I am deeply sorry for the tragic loss of your beloved ds.
You've been given such a heavy cross to bear and I'm also extremely sorry that you are having to bear it's weight alone.
Your life has changed immeasurably and it's entirely natural that you feel unable to take pleasure in those things you once enjoyed doing, and that it would somehow be wrong for you to do so.
There's not much point in me saying 'be kind to yourself', honey, because at the present time your grief is such that you don't feel deserving of any reward, but I hope you can take some comfort from knowing that, while time will not heal, in time you will reach a point where you will begin to look outward again, albeit fleetingly at first.
You are going to be severely put to the test in a few weeks' time and it's inevitable that you will feel distraught until your youngest ds returns home safely for weekends and/or vacations.

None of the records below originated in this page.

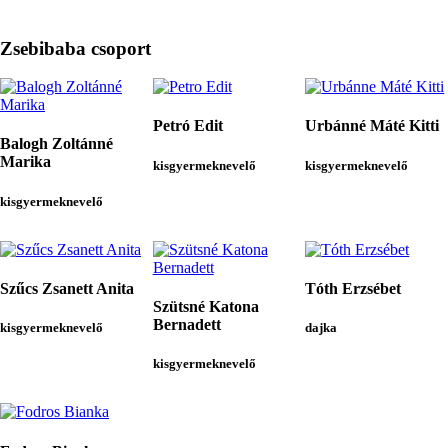
Zsebibaba csoport
Petró Edit
Urbánné Máté Kitti
Balogh Zoltánné
Marika
kisgyermeknevelő
kisgyermeknevelő
kisgyermeknevelő
Szűcs Zsanett Anita
Tóth Erzsébet
Szütsné Katona
Bernadett
kisgyermeknevelő
dajka
kisgyermeknevelő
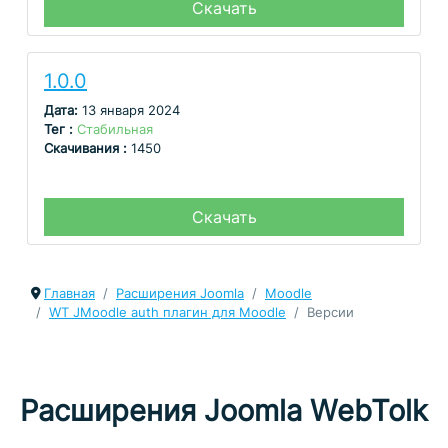
Скачать
1.0.0
Дата:
13 января 2024
Тег :
Стабильная
Скачивания :
1450
Скачать
Главная
Расширения Joomla
Moodle
WT JMoodle auth плагин для Moodle
Версии
Расширения Joomla WebTolk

It's imperative that you put some coping mechanisms in place to get you through what will be another harrowing ordeal made worse by fear of history repeating itself, and I would suggest that you seek more counselling as a matter of urgency and ask your GP to prescribe whatever is necessary to alleviate some small portion of your pain.
Have you posted on the Bereavement board which is in the Body and Soul section of this site? You'll find many there who have suffered, and are suffering, the enormity of losing a child and I hope they may be able to provide the comfort and reassurance you so desperately need to get you through the coming months.